◆ WORK TO BE COMPLETED
Where a line in the records below includes "moderate", pull that line out.

------------------------

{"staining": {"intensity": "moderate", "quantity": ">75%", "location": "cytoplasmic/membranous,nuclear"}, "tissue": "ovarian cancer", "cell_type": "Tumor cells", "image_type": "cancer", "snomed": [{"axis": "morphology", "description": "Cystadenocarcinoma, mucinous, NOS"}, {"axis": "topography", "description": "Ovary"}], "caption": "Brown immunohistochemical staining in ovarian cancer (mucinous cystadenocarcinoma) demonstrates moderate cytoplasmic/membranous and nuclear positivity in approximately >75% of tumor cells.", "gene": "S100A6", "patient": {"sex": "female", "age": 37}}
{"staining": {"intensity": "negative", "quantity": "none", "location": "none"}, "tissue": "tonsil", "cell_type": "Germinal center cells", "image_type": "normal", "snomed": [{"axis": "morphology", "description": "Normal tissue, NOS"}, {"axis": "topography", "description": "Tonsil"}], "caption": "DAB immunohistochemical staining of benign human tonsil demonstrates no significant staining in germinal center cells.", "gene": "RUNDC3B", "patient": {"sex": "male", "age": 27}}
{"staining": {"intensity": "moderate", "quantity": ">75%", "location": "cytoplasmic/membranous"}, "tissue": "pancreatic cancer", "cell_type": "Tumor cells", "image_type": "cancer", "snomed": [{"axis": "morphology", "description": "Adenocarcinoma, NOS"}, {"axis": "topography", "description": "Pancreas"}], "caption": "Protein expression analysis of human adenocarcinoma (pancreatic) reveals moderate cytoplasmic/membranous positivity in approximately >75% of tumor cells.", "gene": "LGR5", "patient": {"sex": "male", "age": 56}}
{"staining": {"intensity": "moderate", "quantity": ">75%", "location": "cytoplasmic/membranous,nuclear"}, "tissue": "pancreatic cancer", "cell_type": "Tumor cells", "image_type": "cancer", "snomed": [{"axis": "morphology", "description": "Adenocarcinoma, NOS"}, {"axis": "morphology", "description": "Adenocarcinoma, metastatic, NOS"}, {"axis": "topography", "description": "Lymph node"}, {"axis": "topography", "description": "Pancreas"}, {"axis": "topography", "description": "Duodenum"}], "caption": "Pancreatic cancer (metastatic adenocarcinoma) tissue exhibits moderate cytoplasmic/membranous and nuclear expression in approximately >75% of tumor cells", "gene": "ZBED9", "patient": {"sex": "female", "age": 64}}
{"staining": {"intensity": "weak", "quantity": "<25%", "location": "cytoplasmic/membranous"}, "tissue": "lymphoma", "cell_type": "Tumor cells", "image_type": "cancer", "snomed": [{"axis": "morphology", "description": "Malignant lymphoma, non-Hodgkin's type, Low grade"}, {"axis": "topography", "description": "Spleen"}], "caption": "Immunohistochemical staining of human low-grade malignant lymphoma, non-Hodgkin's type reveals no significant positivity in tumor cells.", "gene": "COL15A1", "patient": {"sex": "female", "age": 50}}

------------------------

◆ SOLUTION FOR THIS TASK
{"staining": {"intensity": "moderate", "quantity": ">75%", "location": "cytoplasmic/membranous,nuclear"}, "tissue": "ovarian cancer", "cell_type": "Tumor cells", "image_type": "cancer", "snomed": [{"axis": "morphology", "description": "Cystadenocarcinoma, mucinous, NOS"}, {"axis": "topography", "description": "Ovary"}], "caption": "Brown immunohistochemical staining in ovarian cancer (mucinous cystadenocarcinoma) demonstrates moderate cytoplasmic/membranous and nuclear positivity in approximately >75% of tumor cells.", "gene": "S100A6", "patient": {"sex": "female", "age": 37}}
{"staining": {"intensity": "moderate", "quantity": ">75%", "location": "cytoplasmic/membranous"}, "tissue": "pancreatic cancer", "cell_type": "Tumor cells", "image_type": "cancer", "snomed": [{"axis": "morphology", "description": "Adenocarcinoma, NOS"}, {"axis": "topography", "description": "Pancreas"}], "caption": "Protein expression analysis of human adenocarcinoma (pancreatic) reveals moderate cytoplasmic/membranous positivity in approximately >75% of tumor cells.", "gene": "LGR5", "patient": {"sex": "male", "age": 56}}
{"staining": {"intensity": "moderate", "quantity": ">75%", "location": "cytoplasmic/membranous,nuclear"}, "tissue": "pancreatic cancer", "cell_type": "Tumor cells", "image_type": "cancer", "snomed": [{"axis": "morphology", "description": "Adenocarcinoma, NOS"}, {"axis": "morphology", "description": "Adenocarcinoma, metastatic, NOS"}, {"axis": "topography", "description": "Lymph node"}, {"axis": "topography", "description": "Pancreas"}, {"axis": "topography", "description": "Duodenum"}], "caption": "Pancreatic cancer (metastatic adenocarcinoma) tissue exhibits moderate cytoplasmic/membranous and nuclear expression in approximately >75% of tumor cells", "gene": "ZBED9", "patient": {"sex": "female", "age": 64}}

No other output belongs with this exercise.